**Source text**
^^^^^^^^^^^^^^^^

# Exercising At Home



## Kush (Nov 29, 2008)

Can I get bigger by just exercising at home? All I have is a 20 lb dumbell :no


----------



## Beryl (Jan 9, 2007)

It will be hard, but you can do alot of body weight exercises, shoulder presses, curls, squats. You are just going to have to do lots of reps. Go to failure, and work your *** off but you can get just as big as you culd with a gym membership.


----------



## Kush (Nov 29, 2008)

i think ill start goin 2 the gym, id be built if i spent all the time i do laying around in the gym


----------



## styler5 (Oct 7, 2006)

Push-up: chest, shoulder, triceps
Sit-up: abdominals
Curl: biceps
That roughly covers the upper body except the back. As for the legs...RUN!


----------



## yakubu (Nov 4, 2008)

Kush said:


> Can I get bigger by just exercising at home? All I have is a 20 lb dumbell :no


absolutely you can get bigger by just working out at home, thers no need to go to a gym, but u would need more than just 20lb dumbells. getting bigger involves increaseing the weight you lift frequently.

if you can bicep curl 20lb for 12 reps then after a couple of sessions you will find that curling 20lb for 12 reps no longer causes discomfort for you , it will be too easy. and without increasing the weights from 20 to 21 or 22 lb you wont get bigger. if you curl 20lb week in week out for months you still wont grow cos you need to increase the weight you lift.

you'd need dumbells that range from different wieghts, adjustable dumbells are great.

as for working out at home free are far better than machines in gyms. i workout at home. i have a barbell, a bench and loads of adjustable dumbells, its all you need


----------



## 12345 (Feb 14, 2006)

Buy a chest expander, if you can find one. They're cheap, portable and you can do heaps of exercises with them.
My local supermarket is selling them this week for $10. I already have one but i think i might buy another. Hopefully, its get more resistance than the one ive got.


----------



## 2Talkative (Nov 1, 2007)

Kush said:


> im not worried about the legs i always were pants


I wear a shirt all year so why bother training obliques or abs. ( * cough * a nice layer of fat over my abs as well)

The moral of the post is just train legs you will feel good after doing squats..... maybe 3-4 days later. :0


----------



## 2Talkative (Nov 1, 2007)

Freesix88 said:


> you can get a great physique by doing bodyweight exercise alone. I'm not talking about a bodybuilding body ala arnold but ripped like many boxers are. something like this: http://www.boxeopro.com/images/royjones1.jpg
> all you need is a pull up bar and do plenty push-ups, situps and pullups.
> if you want big muscles go join a gym.


You get this by lowering your body fat levels. 80% diet 10 % lifting 10 % cardio


----------



## J.T. (Jan 9, 2009)

^^^^^^^^^^^^^^^^

**The data**
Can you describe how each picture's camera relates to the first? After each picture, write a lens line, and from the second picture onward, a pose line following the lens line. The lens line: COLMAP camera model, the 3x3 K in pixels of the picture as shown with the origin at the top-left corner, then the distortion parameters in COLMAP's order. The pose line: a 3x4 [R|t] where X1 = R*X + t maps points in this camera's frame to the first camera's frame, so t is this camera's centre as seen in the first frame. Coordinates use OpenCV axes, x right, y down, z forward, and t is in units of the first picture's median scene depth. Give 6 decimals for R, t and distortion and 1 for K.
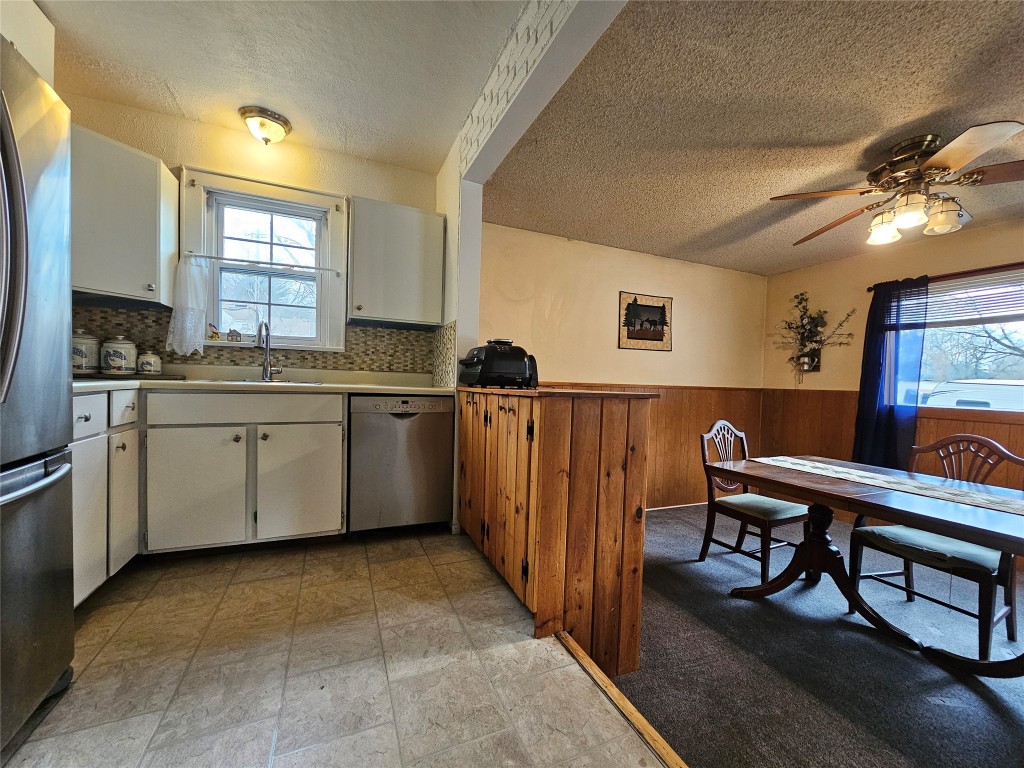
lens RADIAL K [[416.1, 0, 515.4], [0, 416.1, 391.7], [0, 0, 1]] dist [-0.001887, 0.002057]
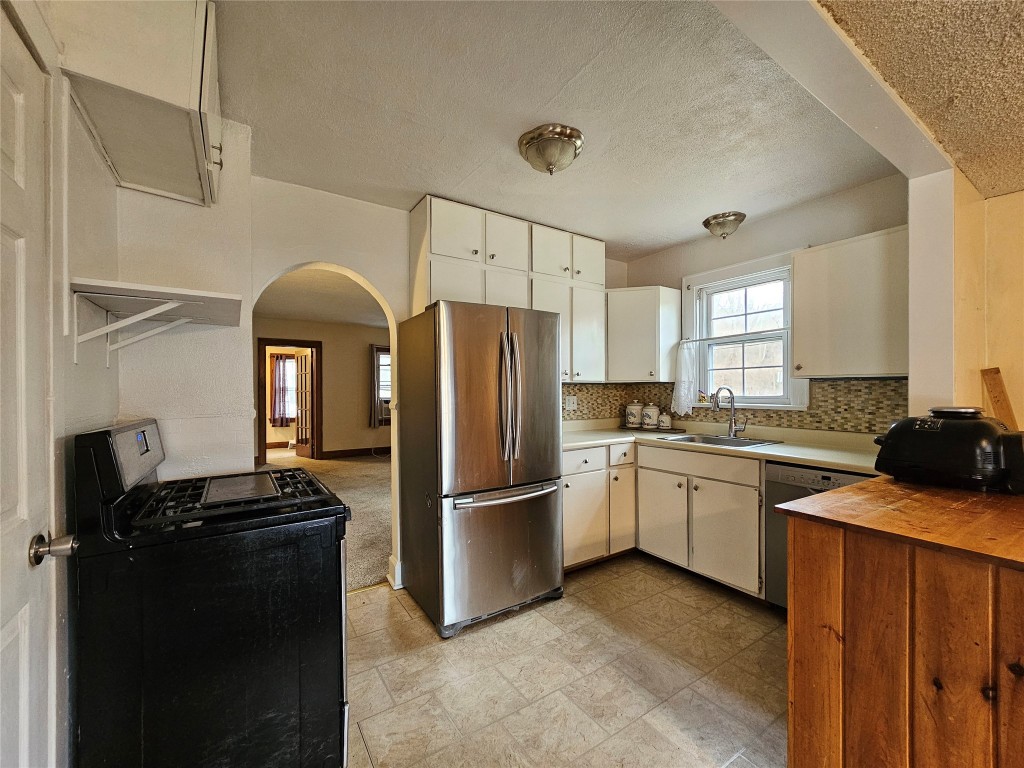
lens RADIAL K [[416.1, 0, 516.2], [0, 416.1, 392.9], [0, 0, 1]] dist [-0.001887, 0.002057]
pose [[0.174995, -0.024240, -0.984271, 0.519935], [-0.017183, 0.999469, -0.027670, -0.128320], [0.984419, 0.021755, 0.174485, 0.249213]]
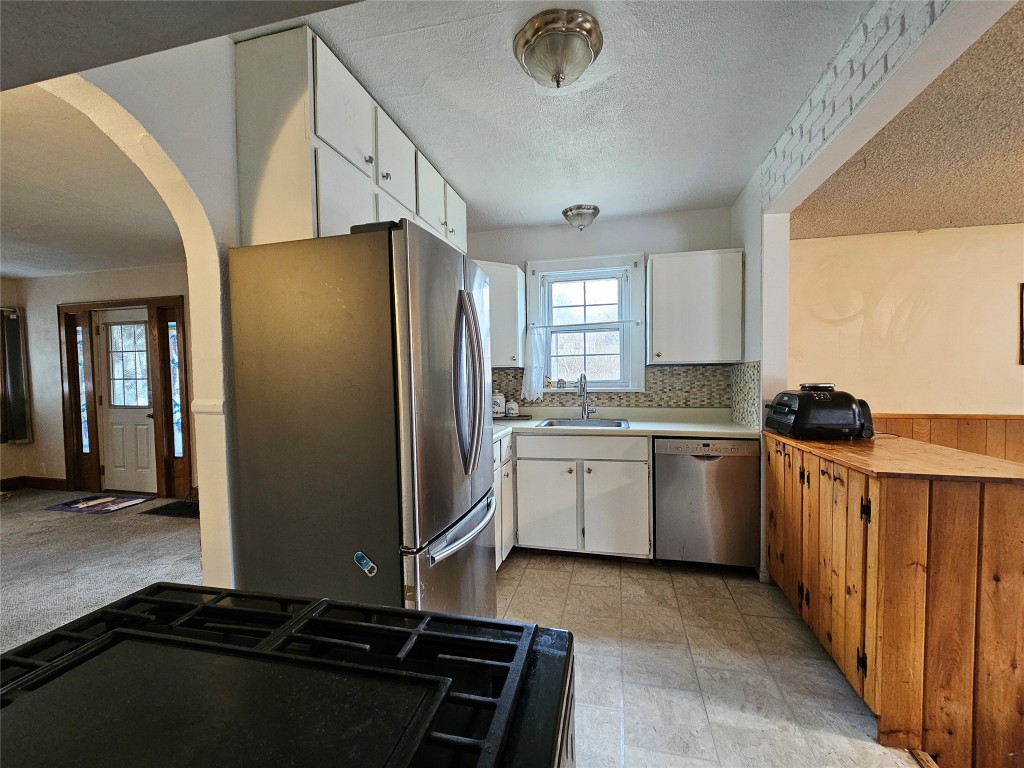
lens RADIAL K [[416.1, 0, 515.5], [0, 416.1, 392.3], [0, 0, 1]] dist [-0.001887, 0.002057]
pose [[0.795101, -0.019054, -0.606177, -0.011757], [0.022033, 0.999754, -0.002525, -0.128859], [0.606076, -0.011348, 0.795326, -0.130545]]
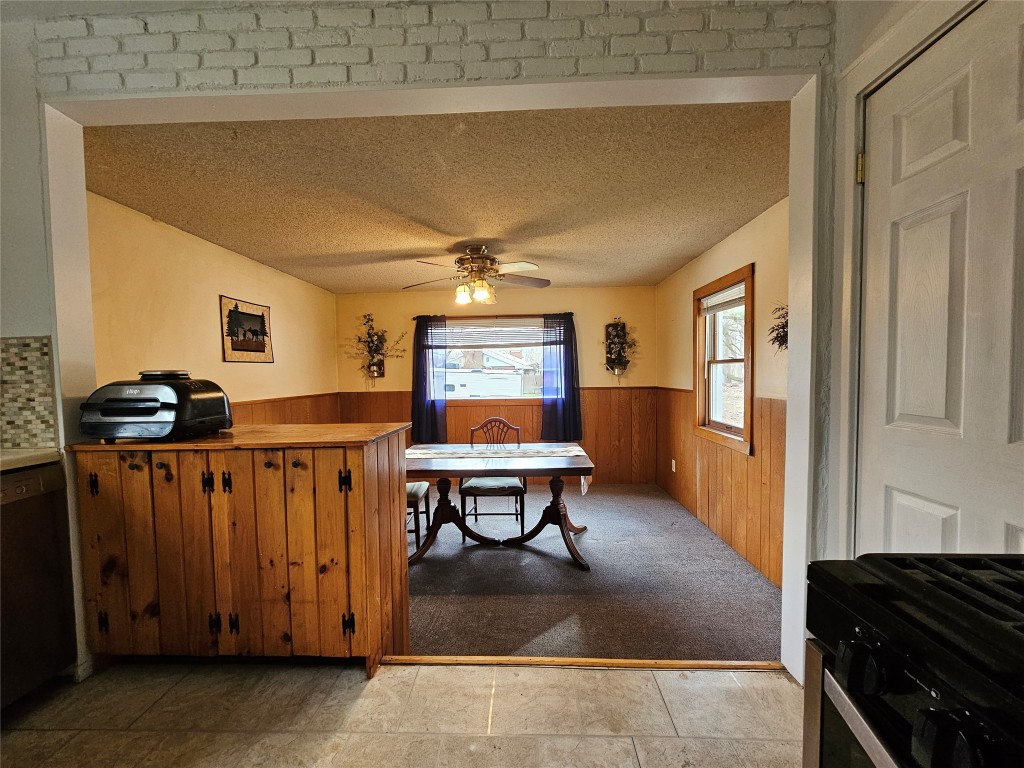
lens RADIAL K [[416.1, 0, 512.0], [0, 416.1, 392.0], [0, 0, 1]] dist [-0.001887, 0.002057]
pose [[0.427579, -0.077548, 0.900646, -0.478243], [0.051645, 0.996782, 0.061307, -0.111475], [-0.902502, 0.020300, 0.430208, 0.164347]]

^^^^^^^^^^^^^^^^

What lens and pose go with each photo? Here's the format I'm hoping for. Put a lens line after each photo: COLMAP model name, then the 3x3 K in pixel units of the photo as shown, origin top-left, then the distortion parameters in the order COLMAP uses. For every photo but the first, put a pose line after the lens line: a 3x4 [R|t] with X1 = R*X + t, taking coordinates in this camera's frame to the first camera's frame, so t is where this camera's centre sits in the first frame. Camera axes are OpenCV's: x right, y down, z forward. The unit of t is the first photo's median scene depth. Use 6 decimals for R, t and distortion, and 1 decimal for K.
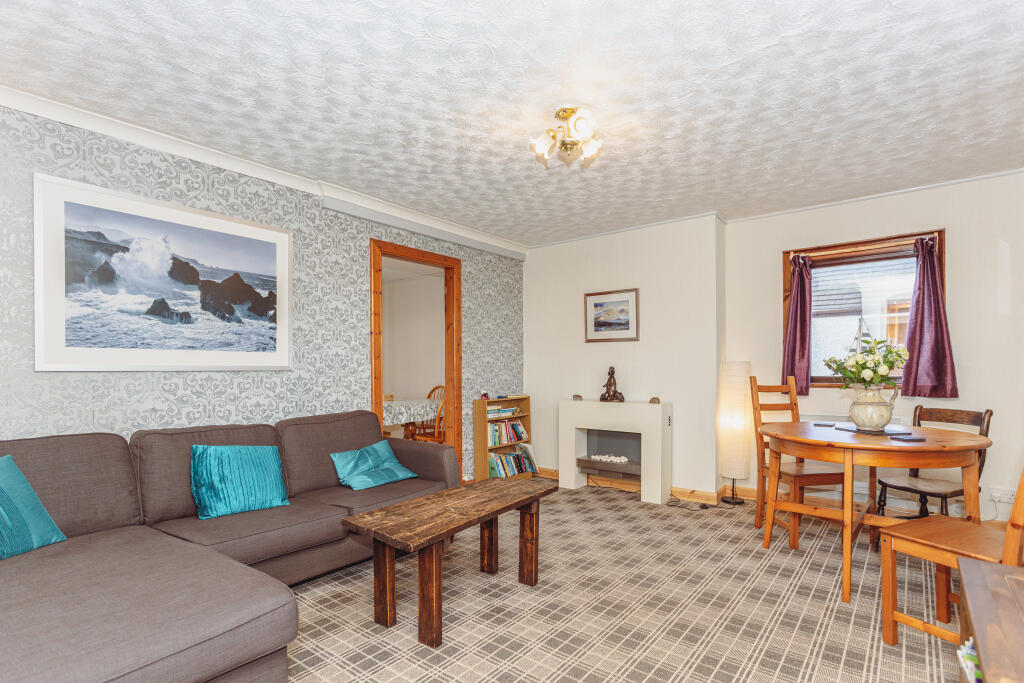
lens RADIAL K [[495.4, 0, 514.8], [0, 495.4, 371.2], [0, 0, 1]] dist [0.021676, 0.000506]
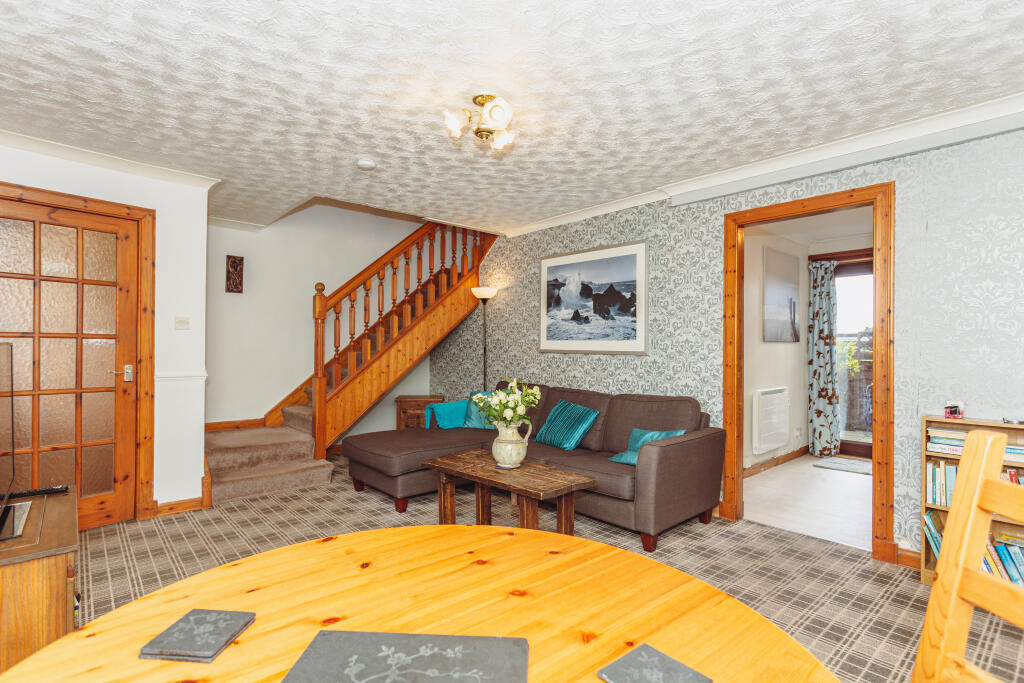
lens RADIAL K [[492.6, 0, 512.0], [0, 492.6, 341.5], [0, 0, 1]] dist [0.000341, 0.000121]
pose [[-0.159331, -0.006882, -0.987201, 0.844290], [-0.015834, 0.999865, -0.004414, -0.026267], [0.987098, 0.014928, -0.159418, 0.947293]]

^^^^^^^^^^^^^^^^

**Required actions**
A) Translate the sentence "They're cheap, portable and you can do heaps of exercises with them." from the thread about exercising at home into Spanish.
B) In one to three sentences, explain why yakubu, in the thread about exercising at home, says one 20 lb dumbbell is not enough to get bigger.
C) Output everything from "you'd need dumbells" down to "(Feb 14, 2006)" in the thread about exercising at home.

**Results of the exercise**
A) Son baratos, portátiles y puedes hacer muchísimos ejercicios con ellos.

B) Getting bigger requires regularly increasing the weight you lift. After a couple of sessions, curling 20 lb for 12 reps becomes too easy, and curling the same 20 lb for months will not produce growth. That is why a range of weights, such as adjustable dumbbells, is needed.

C)
you'd need dumbells that range from different wieghts, adjustable dumbells are great.

as for working out at home free are far better than machines in gyms. i workout at home. i have a barbell, a bench and loads of adjustable dumbells, its all you need


----------



## 12345 (Feb 14, 2006)